(Page-level text extractions)
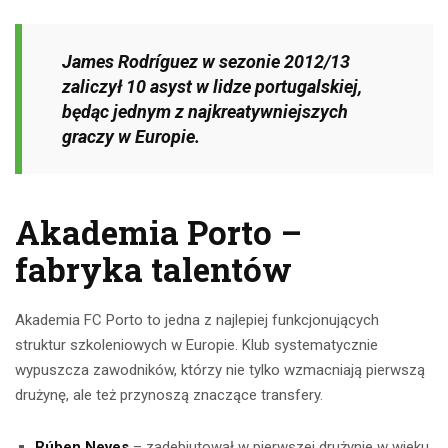
James Rodríguez w sezonie 2012/13
zaliczył 10 asyst w lidze portugalskiej,
będąc jednym z najkreatywniejszych
graczy w Europie.
Akademia Porto –
fabryka talentów
Akademia FC Porto to jedna z najlepiej funkcjonujących
struktur szkoleniowych w Europie. Klub systematycznie
wypuszcza zawodników, którzy nie tylko wzmacniają pierwszą
drużynę, ale też przynoszą znaczące transfery.
Rúben Neves
– zadebiutował w pierwszej drużynie w wieku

Problem description: Whenever a line of the data includes the word "Europie", show that line in full.

Answer:
graczy w Europie.
struktur szkoleniowych w Europie. Klub systematycznie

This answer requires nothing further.